Les modèles de risque bancaires classiques peinent à saisir les effets non linéaires et spécifiques à chaque secteur des tarifs douaniers. Cela conduit à des estimations erronées des pertes de portefeuille et à une allocation du capital inefficace. Une étude récente met en lumière la nécessité d’une approche plus sophistiquée, capable de prendre en compte l’impact direct des tarifs sur le crédit, les marchés et les risques opérationnels.
La nouvelle approche propose trois axes principaux : l’intégration explicite des chocs tarifaires dans les scénarios de stress, une calibration granulaire au niveau sectoriel et l’adoption d’une gouvernance adaptative, alimentée par la recalibration et les superpositions basées sur l’IA. L’étude quantifie la transmission des tarifs via l’inflation, les taux d’intérêt et le produit intérieur brut, puis mappe ces effets sur des paramètres clés des modèles, tels que la probabilité de défaut, la perte en cas de défaut, les revenus nets avant provisions et les mesures du risque de marché.
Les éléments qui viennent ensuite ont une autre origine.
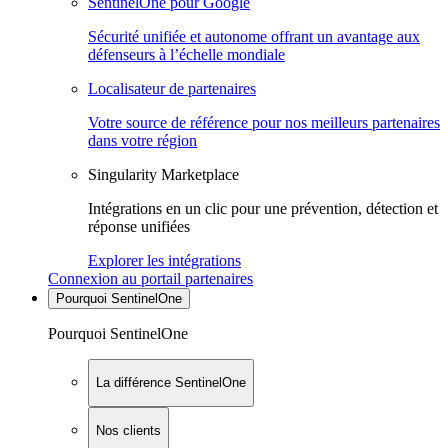
SentinelOne pour Google
Sécurité unifiée et autonome offrant un avantage aux
défenseurs à l’échelle mondiale
Localisateur de partenaires
Votre source de référence pour nos meilleurs partenaires
dans votre région
Singularity Marketplace
Intégrations en un clic pour une prévention, détection et
réponse unifiées
Explorer les intégrations
Connexion au portail partenaires
Pourquoi SentinelOne
Pourquoi SentinelOne
La différence SentinelOne
Nos clients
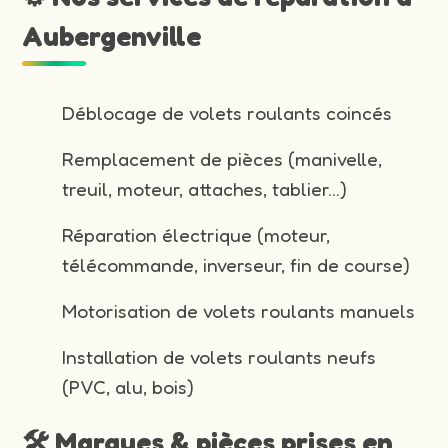
Aubergenville
Déblocage de volets roulants coincés
Remplacement de pièces (manivelle,
treuil, moteur, attaches, tablier…)
Réparation électrique (moteur,
télécommande, inverseur, fin de course)
Motorisation de volets roulants manuels
Installation de volets roulants neufs
(PVC, alu, bois)
🛠️ Marques & pièces prises en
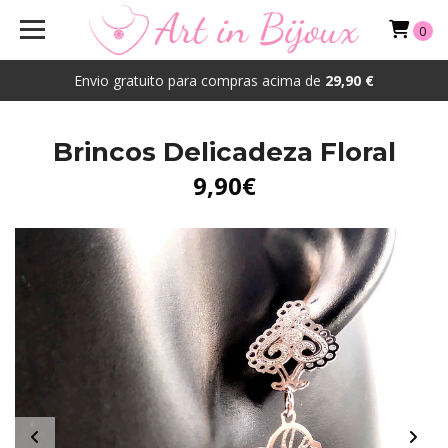
0
Envio gratuito para compras acima de
29,90 €
Brincos Delicadeza Floral
9,90€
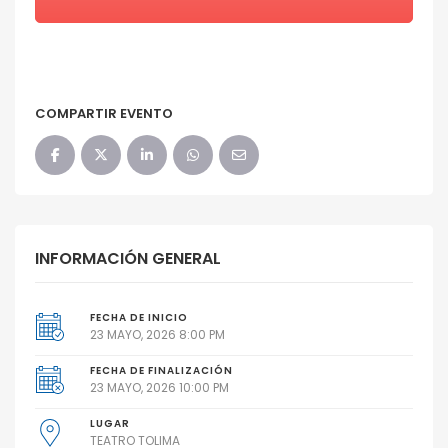
COMPARTIR EVENTO
INFORMACIÓN GENERAL
FECHA DE INICIO
23 MAYO, 2026 8:00 PM
FECHA DE FINALIZACIÓN
23 MAYO, 2026 10:00 PM
LUGAR
TEATRO TOLIMA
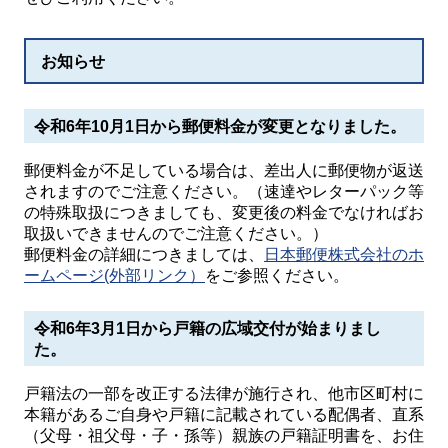
お知らせ
令和6年10月1日から郵便料金が変更となりました。
郵便料金が不足している場合は、差出人に郵便物が返送
されますのでご注意ください。（速達やレターパック等
の特殊取扱につきましても、変更後の料金でなければお
取扱いできませんのでご注意ください。）
郵便料金の詳細につきましては、
日本郵便株式会社のホ
ームページ(外部リンク）
をご参照ください。
令和6年3月1日から戸籍の広域交付が始まりまし
た。
戸籍法の一部を改正する法律が施行され、他市区町村に
本籍があるご自身や戸籍に記載されている配偶者、直系
（父母・祖父母・子・孫等）親族の戸籍証明書を、お住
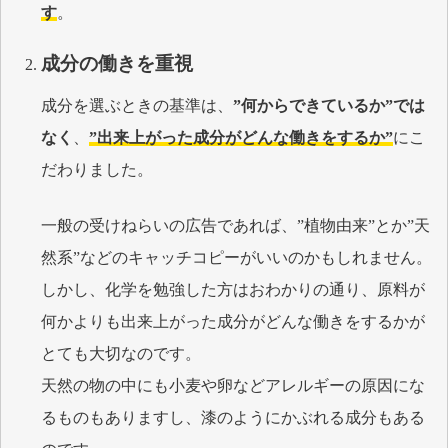
す
。
成分の働きを重視
成分を選ぶときの基準は、
”何からできているか”では
なく
、
”出来上がった成分がどんな働きをするか”
にこ
だわりました。
一般の受けねらいの広告であれば、”植物由来”とか”天
然系”などのキャッチコピーがいいのかもしれません。
しかし、化学を勉強した方はおわかりの通り、原料が
何かよりも出来上がった成分がどんな働きをするかが
とても大切なのです。
天然の物の中にも小麦や卵などアレルギーの原因にな
るものもありますし、漆のようにかぶれる成分もある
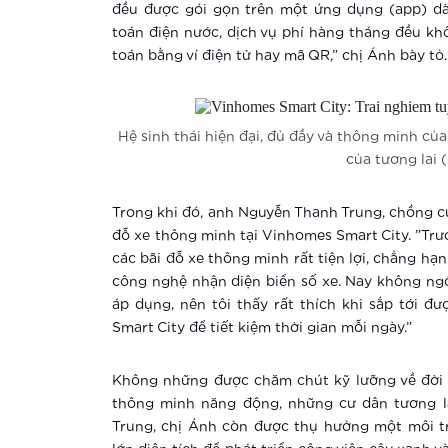
đều được gói gọn trên một ứng dụng (app) dàn
toán điện nước, dịch vụ phí hàng tháng đều kh
toán bằng ví điện tử hay mã QR,” chị Ánh bày tỏ.
Hệ sinh thái hiện đại, đủ đầy và thông minh củ
của tương lai 
Trong khi đó, anh Nguyễn Thanh Trung, chồng củ
đỗ xe thông minh tại Vinhomes Smart City. ”Trướ
các bãi đỗ xe thông minh rất tiện lợi, chẳng h
công nghệ nhận diện biển số xe. Nay không ngờ
áp dụng, nên tôi thấy rất thích khi sắp tới đ
Smart City để tiết kiệm thời gian mỗi ngày.”
Không những được chăm chút kỹ lưỡng về đời s
thông minh năng động, những cư dân tương l
Trung, chị Ánh còn được thụ hưởng một môi t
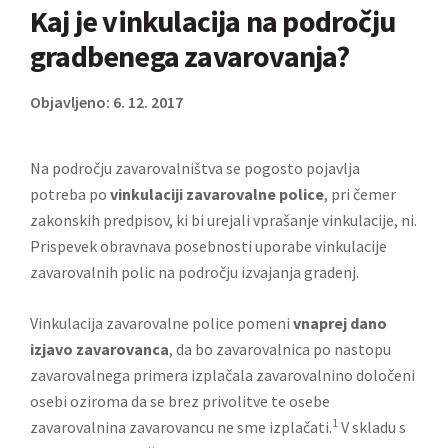
Kaj je vinkulacija na področju
gradbenega zavarovanja?
Objavljeno: 6. 12. 2017
Na področju zavarovalništva se pogosto pojavlja
potreba po
vinkulaciji zavarovalne police
, pri čemer
zakonskih predpisov, ki bi urejali vprašanje vinkulacije, ni.
Prispevek obravnava posebnosti uporabe vinkulacije
zavarovalnih polic na področju izvajanja gradenj.
Vinkulacija zavarovalne police pomeni
vnaprej dano
izjavo zavarovanca
, da bo zavarovalnica po nastopu
zavarovalnega primera izplačala zavarovalnino določeni
osebi oziroma da se brez privolitve te osebe
1
zavarovalnina zavarovancu ne sme izplačati.
V skladu s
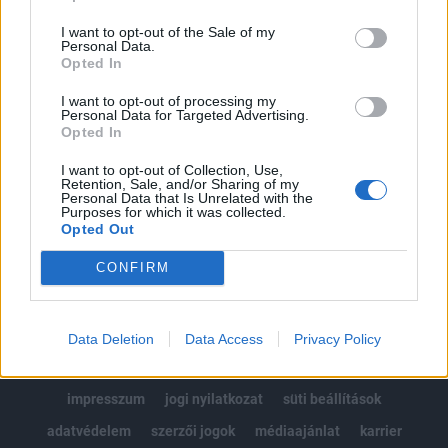
Az előfizetés a következőket tartalmazza:
I want to opt-out of the Sale of my
Portfolio.hu teljes cikkarchívum
Personal Data.
Kötéslisták: BÉT elmúlt 2 év napon belüli
Opted In
kötéslistái
I want to opt-out of processing my
Personal Data for Targeted Advertising.
Opted In
Előfizetés
I want to opt-out of Collection, Use,
Retention, Sale, and/or Sharing of my
Personal Data that Is Unrelated with the
MÁR ELŐFIZETŐNK VAGY?
BEJELENTKEZÉS
Purposes for which it was collected.
Opted Out
CONFIRM
Data Deletion
Data Access
Privacy Policy
© 2026 Portfolio
impresszum
jogi nyilatkozat
süti beállítások
adatvédelem
szerzői jogok
médiaajánlat
karrier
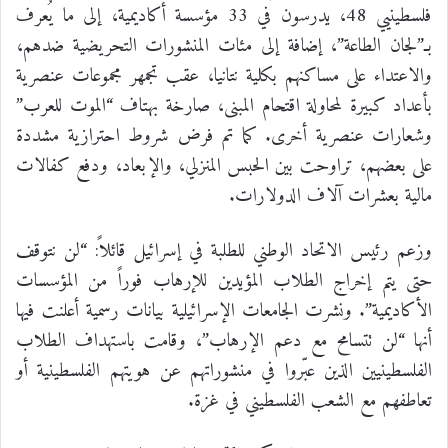
فلسطينيي 48، يدرسون في 33 مؤسسة أكاديمية، إلى ما يُعرف
بـ”لجان الطاعة”، إضافة إلى مئات المنشورات التحريضية ضدهم،
والاعتداء على مساكنهم بكلية نتانيا، عقب تجمهر مجموعات عنصرية
بأعداد كبيرة لمحاولة اقتحام المبنى، صارخة بهتاف “الموت للعرب”
وشعارات عنصرية أخرى. كما تم فرض شروط احترازية مشددة
على بعضهم، تراوحت بين الحبس المنزلي، والإبعاد، ودفع كفالات
مالية بعشرات آلاف الدولارات.
وزعم رئيس الاتحاد الوطني للطلبة في إسرائيل قائلاً: “لن نتوقف
حتى يتم إخراج الطلاب المؤيدين للإرهاب فوراً من المؤسسات
الأكاديمية”. ونشرت الجامعات الإسرائيلية بيانات رسمية أعلنت فيها
أنها “لن تتسامح مع دعم الإرهاب”، وقامت باستهداف الطلاب
الفلسطينيين الذين عبّروا في منشوراتهم عن هويتهم الفلسطينية أو
تعاطفهم مع الشعب الفلسطيني في غزة.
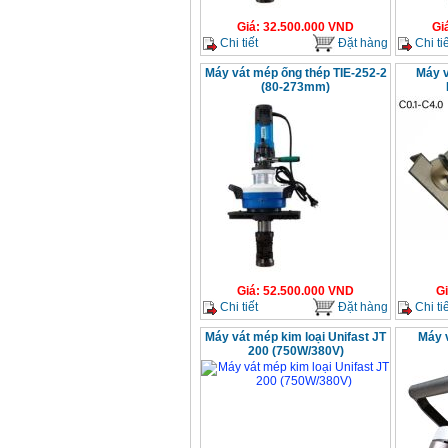
Giá
:
32.500.000
VND
Gi
Chi tiết
Đặt hàng
Chi tiế
Máy vát mép ống thép TIE-252-2
Máy v
(80-273mm)
Giá
:
52.500.000
VND
G
Chi tiết
Đặt hàng
Chi tiế
Máy vát mép kim loại Unifast JT
Máy 
200 (750W/380V)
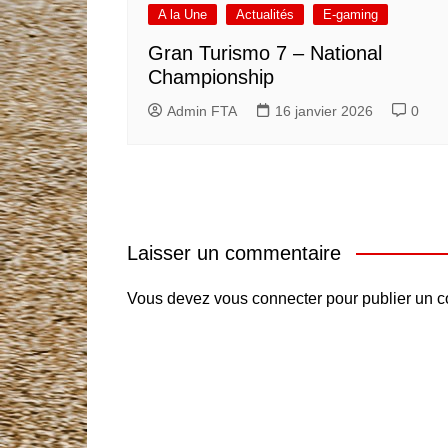
A la Une
Actualités
E-gaming
Gran Turismo 7 – National
Championship
Admin FTA
16 janvier 2026
0
Laisser un commentaire
Vous devez
vous connecter
pour publier un 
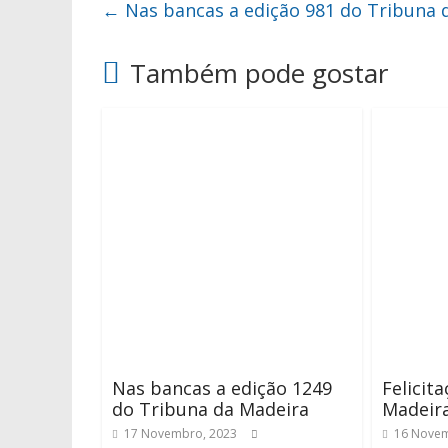
←
Nas bancas a edição 981 do Tribuna 
Também pode gostar
Nas bancas a edição 1249
Felicit
do Tribuna da Madeira
Madeir
17 Novembro, 2023
16 Novem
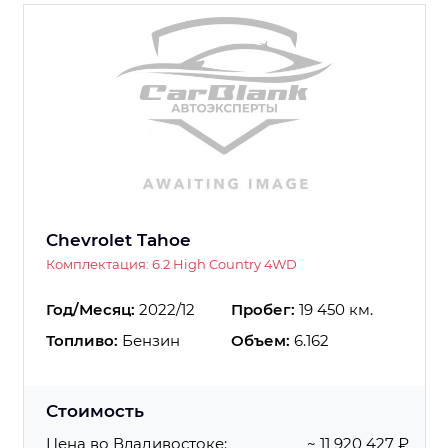
Chevrolet Tahoe
Комплектация: 6.2 High Country 4WD
Год/Месяц:
2022/12
Пробег:
19 450 км.
Топливо:
Бензин
Объем:
6.162
Стоимость
Цена во Владивостоке:
~ 11 920 427 ₽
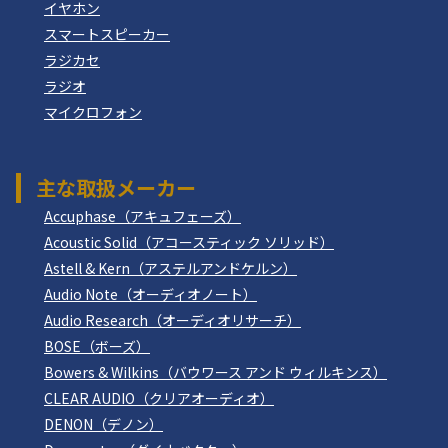
イヤホン
スマートスピーカー
ラジカセ
ラジオ
マイクロフォン
主な取扱メーカー
Accuphase（アキュフェーズ）
Acoustic Solid（アコースティック ソリッド）
Astell & Kern（アステルアンドケルン）
Audio Note（オーディオノート）
Audio Research（オーディオリサーチ）
BOSE（ボーズ）
Bowers & Wilkins（バウワース アンド ウィルキンス）
CLEAR AUDIO（クリアオーディオ）
DENON（デノン）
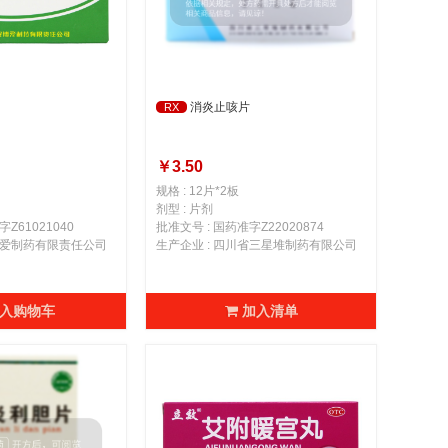
消炎止咳片
RX
￥3.50
规格 : 12片*2板
剂型 : 片剂
Z61021040
批准文号 : 国药准字Z22020874
安博爱制药有限责任公司
生产企业 : 四川省三星堆制药有限公司
入购物车
加入清单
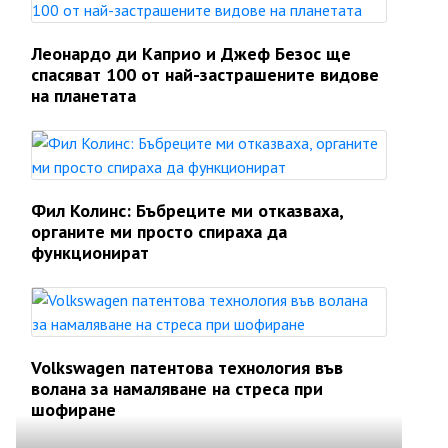
Леонардо ди Каприо и Джеф Безос ще
спасяват 100 от най-застрашените видове
на планетата
Фил Колинс: Бъбреците ми отказваха,
органите ми просто спираха да
функционират
Volkswagen патентова технология във
волана за намаляване на стреса при
шофиране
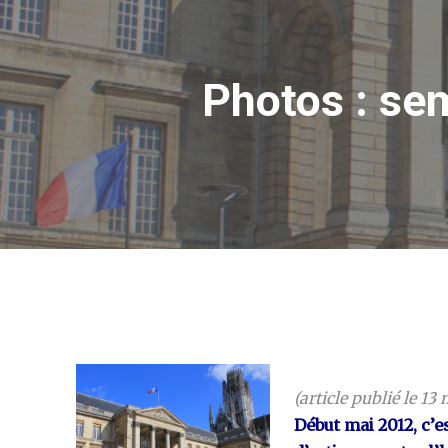
Photos : se
(article publié le 13
Début mai 2012, c’e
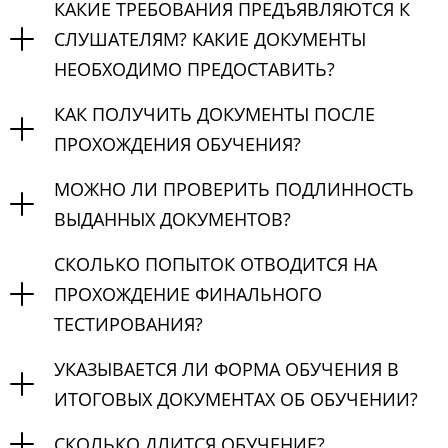
КАКИЕ ТРЕБОВАНИЯ ПРЕДЪЯВЛЯЮТСЯ К
СЛУШАТЕЛЯМ? КАКИЕ ДОКУМЕНТЫ
НЕОБХОДИМО ПРЕДОСТАВИТЬ?
КАК ПОЛУЧИТЬ ДОКУМЕНТЫ ПОСЛЕ
ПРОХОЖДЕНИЯ ОБУЧЕНИЯ?
МОЖНО ЛИ ПРОВЕРИТЬ ПОДЛИННОСТЬ
ВЫДАННЫХ ДОКУМЕНТОВ?
СКОЛЬКО ПОПЫТОК ОТВОДИТСЯ НА
ПРОХОЖДЕНИЕ ФИНАЛЬНОГО
ТЕСТИРОВАНИЯ?
УКАЗЫВАЕТСЯ ЛИ ФОРМА ОБУЧЕНИЯ В
ИТОГОВЫХ ДОКУМЕНТАХ ОБ ОБУЧЕНИИ?
СКОЛЬКО ДЛИТСЯ ОБУЧЕНИЕ?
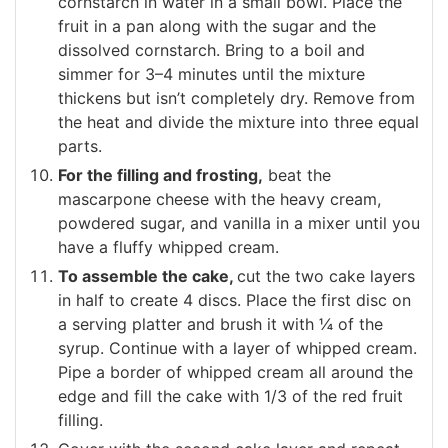
cornstarch in water in a small bowl. Place the
fruit in a pan along with the sugar and the
dissolved cornstarch. Bring to a boil and
simmer for 3–4 minutes until the mixture
thickens but isn’t completely dry. Remove from
the heat and divide the mixture into three equal
parts.
For the filling and frosting,
beat the
mascarpone cheese with the heavy cream,
powdered sugar, and vanilla in a mixer until you
have a fluffy whipped cream.
To assemble the cake,
cut the two cake layers
in half to create 4 discs. Place the first disc on
a serving platter and brush it with ¼ of the
syrup. Continue with a layer of whipped cream.
Pipe a border of whipped cream all around the
edge and fill the cake with 1/3 of the red fruit
filling.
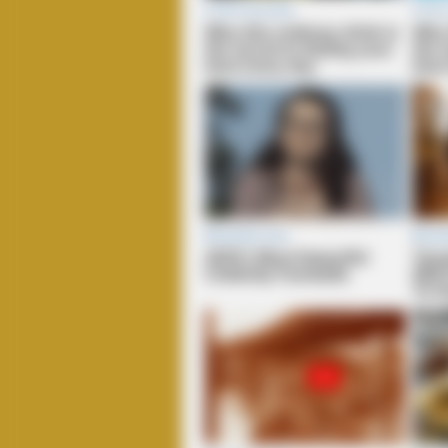
BRAINBERRIES
The Best Tarantino Movie Yet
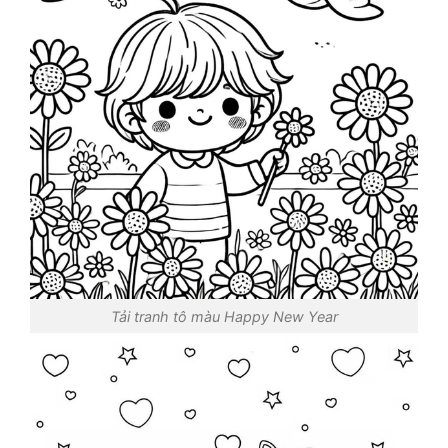
Tải tranh tô màu Happy New Year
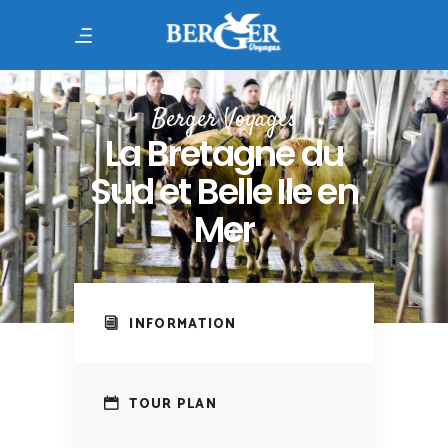
Berger Voyages
La Bretagne du
Sud et Belle Ile en
Mer
INFORMATION
TOUR PLAN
Les tests empiriques, notamment le test de Diebold-Mariano, démontrent que les modèles augmentés par les tarifs surperforment les spécifications traditionnelles en matière de prévision hors échantillon. Une étude de cas portant sur une banque régionale américaine illustre l’application pratique de ce cadre pour recalibrer les modèles de pertes de crédit attendues actuelles et les modèles d’analyse globale du capital.
Cette évolution intervient dans un contexte de tensions commerciales mondiales exacerbées. En février 2026, la décision de l’ancien président Trump de rétablir des tarifs après que la Cour suprême en ait invalidé certains n’a fait qu’aggraver les tensions, comme le souligne CNBC [1]. Parallèlement, des signes de désescalade sont observés, avec des négociations en cours pour réduire les tarifs entre certains pays, selon J.P. Morgan [2].
L’intégration de l’IA et des tests de stress empiriques, combinée à une gouvernance prudente et à un protocole de calibration reproductible, renforce la résilience des banques, assure la conformité réglementaire et garantit une gestion prospective des risques de modèle dans un contexte géopolitique incertain. Bien que les turbulences tarifaires n’aient pas encore eu d’impact significatif sur la croissance des économies émergentes [3], la nécessité d’une adaptation proactive des modèles de risque est claire.
Cette nouvelle méthodologie représente un pas important vers une gestion des risques plus robuste et plus précise dans un monde commercial de plus en plus complexe.